REQUEST ▸
For the entries below, repeat exactly each line starting with the one that contains "X16370000Y-11431900D02*" and going on through the one that contains "X6674167Y-12662976D01*", and no others.

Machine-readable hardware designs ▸
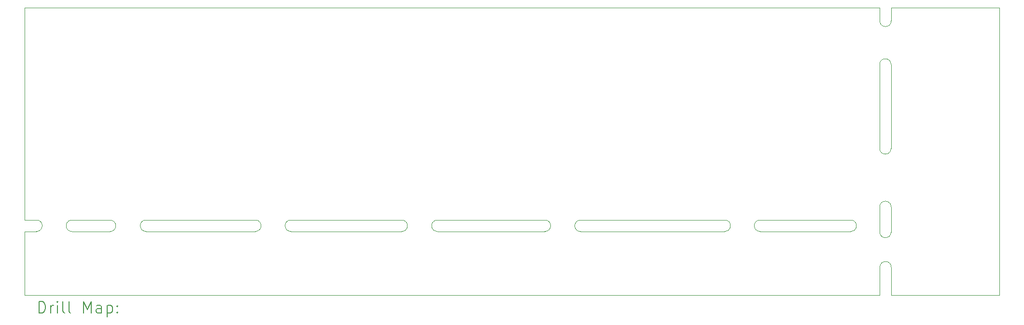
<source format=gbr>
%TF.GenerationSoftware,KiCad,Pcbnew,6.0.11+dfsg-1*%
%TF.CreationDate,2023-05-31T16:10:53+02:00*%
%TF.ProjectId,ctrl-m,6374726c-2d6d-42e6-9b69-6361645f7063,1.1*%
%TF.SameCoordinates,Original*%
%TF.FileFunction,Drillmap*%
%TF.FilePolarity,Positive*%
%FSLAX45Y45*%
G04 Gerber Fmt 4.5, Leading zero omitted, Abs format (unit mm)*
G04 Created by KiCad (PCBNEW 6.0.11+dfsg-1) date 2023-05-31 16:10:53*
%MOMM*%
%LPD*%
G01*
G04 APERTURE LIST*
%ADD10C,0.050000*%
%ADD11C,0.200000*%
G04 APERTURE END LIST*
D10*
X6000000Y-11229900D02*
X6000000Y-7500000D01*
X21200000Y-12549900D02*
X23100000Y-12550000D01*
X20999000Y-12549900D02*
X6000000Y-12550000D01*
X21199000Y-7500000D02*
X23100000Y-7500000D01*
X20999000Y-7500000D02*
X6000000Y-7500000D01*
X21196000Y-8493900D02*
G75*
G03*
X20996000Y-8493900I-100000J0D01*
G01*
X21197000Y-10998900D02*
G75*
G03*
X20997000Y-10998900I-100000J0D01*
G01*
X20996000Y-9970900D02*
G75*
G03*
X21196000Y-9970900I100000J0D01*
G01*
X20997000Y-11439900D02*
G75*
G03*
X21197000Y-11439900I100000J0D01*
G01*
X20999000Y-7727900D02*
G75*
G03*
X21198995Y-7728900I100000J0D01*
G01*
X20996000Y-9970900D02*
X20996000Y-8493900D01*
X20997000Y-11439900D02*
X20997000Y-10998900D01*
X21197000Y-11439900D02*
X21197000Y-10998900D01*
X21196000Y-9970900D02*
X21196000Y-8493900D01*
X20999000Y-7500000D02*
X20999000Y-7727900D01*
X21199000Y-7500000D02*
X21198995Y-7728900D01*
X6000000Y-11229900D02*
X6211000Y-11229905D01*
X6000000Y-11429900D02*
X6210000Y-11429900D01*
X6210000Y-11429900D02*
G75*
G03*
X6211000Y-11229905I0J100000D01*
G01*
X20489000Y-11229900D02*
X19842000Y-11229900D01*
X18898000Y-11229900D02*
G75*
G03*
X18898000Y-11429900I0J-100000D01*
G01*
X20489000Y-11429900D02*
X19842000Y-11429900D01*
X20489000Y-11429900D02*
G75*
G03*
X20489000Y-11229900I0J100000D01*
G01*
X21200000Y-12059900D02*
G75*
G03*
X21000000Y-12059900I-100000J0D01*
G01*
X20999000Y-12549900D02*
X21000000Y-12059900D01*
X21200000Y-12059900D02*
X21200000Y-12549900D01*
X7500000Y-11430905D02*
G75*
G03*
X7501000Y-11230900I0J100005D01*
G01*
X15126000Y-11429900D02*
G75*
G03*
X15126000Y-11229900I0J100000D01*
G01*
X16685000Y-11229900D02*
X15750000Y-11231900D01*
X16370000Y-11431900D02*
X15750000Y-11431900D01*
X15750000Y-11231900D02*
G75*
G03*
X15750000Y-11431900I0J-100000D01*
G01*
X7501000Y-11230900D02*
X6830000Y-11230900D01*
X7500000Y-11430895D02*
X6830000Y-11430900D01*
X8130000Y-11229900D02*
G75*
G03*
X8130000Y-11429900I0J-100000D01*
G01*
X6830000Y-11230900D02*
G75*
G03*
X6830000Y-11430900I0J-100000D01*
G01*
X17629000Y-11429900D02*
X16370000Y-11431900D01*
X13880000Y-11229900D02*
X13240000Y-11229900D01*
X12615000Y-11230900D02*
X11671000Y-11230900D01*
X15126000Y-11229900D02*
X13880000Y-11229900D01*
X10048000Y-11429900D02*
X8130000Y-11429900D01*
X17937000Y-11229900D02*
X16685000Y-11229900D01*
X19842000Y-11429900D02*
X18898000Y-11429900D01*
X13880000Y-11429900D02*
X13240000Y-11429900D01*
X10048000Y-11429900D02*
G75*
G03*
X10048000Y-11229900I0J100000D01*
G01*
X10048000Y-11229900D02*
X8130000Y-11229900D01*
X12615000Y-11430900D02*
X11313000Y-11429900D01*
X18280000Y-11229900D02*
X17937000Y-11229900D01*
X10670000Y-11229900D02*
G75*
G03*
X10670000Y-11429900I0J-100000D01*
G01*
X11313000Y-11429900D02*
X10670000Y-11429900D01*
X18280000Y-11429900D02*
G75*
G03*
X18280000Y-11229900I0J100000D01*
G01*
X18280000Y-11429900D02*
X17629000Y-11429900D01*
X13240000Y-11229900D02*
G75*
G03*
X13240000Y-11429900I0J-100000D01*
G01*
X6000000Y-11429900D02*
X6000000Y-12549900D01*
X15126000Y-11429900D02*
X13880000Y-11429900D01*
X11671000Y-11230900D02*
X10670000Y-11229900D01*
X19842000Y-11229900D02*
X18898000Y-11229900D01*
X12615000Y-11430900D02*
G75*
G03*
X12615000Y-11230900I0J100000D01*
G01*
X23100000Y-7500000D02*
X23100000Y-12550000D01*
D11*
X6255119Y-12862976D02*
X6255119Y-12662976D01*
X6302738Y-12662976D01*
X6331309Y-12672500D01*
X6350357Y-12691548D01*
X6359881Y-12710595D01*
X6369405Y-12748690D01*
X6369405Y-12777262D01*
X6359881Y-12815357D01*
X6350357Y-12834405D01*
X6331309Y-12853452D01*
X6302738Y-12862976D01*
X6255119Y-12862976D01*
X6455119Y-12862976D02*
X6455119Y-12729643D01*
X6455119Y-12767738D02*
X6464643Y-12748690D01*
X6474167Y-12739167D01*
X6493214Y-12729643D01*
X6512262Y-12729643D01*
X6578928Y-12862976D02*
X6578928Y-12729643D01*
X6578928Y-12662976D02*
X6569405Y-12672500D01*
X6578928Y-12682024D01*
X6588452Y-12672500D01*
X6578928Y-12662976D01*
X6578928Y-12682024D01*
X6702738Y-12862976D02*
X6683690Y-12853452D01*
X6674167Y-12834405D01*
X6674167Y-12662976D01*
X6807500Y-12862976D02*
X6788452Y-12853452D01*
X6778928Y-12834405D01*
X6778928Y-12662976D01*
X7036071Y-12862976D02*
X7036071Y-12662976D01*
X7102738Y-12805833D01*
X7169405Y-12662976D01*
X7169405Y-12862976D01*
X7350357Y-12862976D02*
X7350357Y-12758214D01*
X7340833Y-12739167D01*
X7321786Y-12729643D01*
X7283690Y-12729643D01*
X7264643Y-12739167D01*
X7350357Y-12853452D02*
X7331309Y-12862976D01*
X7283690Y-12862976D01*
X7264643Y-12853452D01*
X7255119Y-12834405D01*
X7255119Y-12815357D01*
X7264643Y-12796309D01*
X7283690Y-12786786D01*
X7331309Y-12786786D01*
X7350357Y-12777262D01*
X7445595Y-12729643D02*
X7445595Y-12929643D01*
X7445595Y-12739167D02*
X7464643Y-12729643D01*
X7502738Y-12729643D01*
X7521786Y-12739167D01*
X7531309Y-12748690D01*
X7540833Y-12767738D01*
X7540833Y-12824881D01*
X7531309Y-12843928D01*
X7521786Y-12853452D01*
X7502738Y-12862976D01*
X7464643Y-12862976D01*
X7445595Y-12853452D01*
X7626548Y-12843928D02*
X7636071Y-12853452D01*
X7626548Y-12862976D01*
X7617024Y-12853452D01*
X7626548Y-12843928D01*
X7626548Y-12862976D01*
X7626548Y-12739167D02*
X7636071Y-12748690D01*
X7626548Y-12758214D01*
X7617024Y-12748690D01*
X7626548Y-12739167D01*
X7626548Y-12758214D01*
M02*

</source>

--

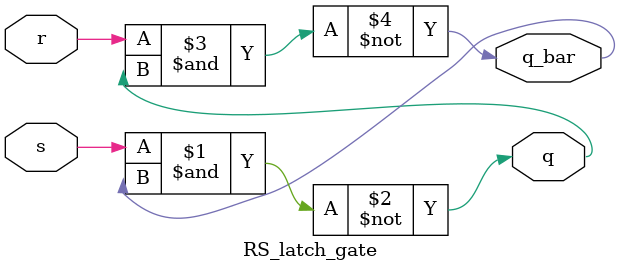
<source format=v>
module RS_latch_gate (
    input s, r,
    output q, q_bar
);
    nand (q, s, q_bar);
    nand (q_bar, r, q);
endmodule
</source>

EXERCISE OUTPUT ▸
X16370000Y-11431900D02*
X15750000Y-11431900D01*
X15750000Y-11231900D02*
G75*
G03*
X15750000Y-11431900I0J-100000D01*
G01*
X7501000Y-11230900D02*
X6830000Y-11230900D01*
X7500000Y-11430895D02*
X6830000Y-11430900D01*
X8130000Y-11229900D02*
G75*
G03*
X8130000Y-11429900I0J-100000D01*
G01*
X6830000Y-11230900D02*
G75*
G03*
X6830000Y-11430900I0J-100000D01*
G01*
X17629000Y-11429900D02*
X16370000Y-11431900D01*
X13880000Y-11229900D02*
X13240000Y-11229900D01*
X12615000Y-11230900D02*
X11671000Y-11230900D01*
X15126000Y-11229900D02*
X13880000Y-11229900D01*
X10048000Y-11429900D02*
X8130000Y-11429900D01*
X17937000Y-11229900D02*
X16685000Y-11229900D01*
X19842000Y-11429900D02*
X18898000Y-11429900D01*
X13880000Y-11429900D02*
X13240000Y-11429900D01*
X10048000Y-11429900D02*
G75*
G03*
X10048000Y-11229900I0J100000D01*
G01*
X10048000Y-11229900D02*
X8130000Y-11229900D01*
X12615000Y-11430900D02*
X11313000Y-11429900D01*
X18280000Y-11229900D02*
X17937000Y-11229900D01*
X10670000Y-11229900D02*
G75*
G03*
X10670000Y-11429900I0J-100000D01*
G01*
X11313000Y-11429900D02*
X10670000Y-11429900D01*
X18280000Y-11429900D02*
G75*
G03*
X18280000Y-11229900I0J100000D01*
G01*
X18280000Y-11429900D02*
X17629000Y-11429900D01*
X13240000Y-11229900D02*
G75*
G03*
X13240000Y-11429900I0J-100000D01*
G01*
X6000000Y-11429900D02*
X6000000Y-12549900D01*
X15126000Y-11429900D02*
X13880000Y-11429900D01*
X11671000Y-11230900D02*
X10670000Y-11229900D01*
X19842000Y-11229900D02*
X18898000Y-11229900D01*
X12615000Y-11430900D02*
G75*
G03*
X12615000Y-11230900I0J100000D01*
G01*
X23100000Y-7500000D02*
X23100000Y-12550000D01*
D11*
X6255119Y-12862976D02*
X6255119Y-12662976D01*
X6302738Y-12662976D01*
X6331309Y-12672500D01*
X6350357Y-12691548D01*
X6359881Y-12710595D01*
X6369405Y-12748690D01*
X6369405Y-12777262D01*
X6359881Y-12815357D01*
X6350357Y-12834405D01*
X6331309Y-12853452D01*
X6302738Y-12862976D01*
X6255119Y-12862976D01*
X6455119Y-12862976D02*
X6455119Y-12729643D01*
X6455119Y-12767738D02*
X6464643Y-12748690D01*
X6474167Y-12739167D01*
X6493214Y-12729643D01*
X6512262Y-12729643D01*
X6578928Y-12862976D02*
X6578928Y-12729643D01*
X6578928Y-12662976D02*
X6569405Y-12672500D01*
X6578928Y-12682024D01*
X6588452Y-12672500D01*
X6578928Y-12662976D01*
X6578928Y-12682024D01*
X6702738Y-12862976D02*
X6683690Y-12853452D01*
X6674167Y-12834405D01*
X6674167Y-12662976D01*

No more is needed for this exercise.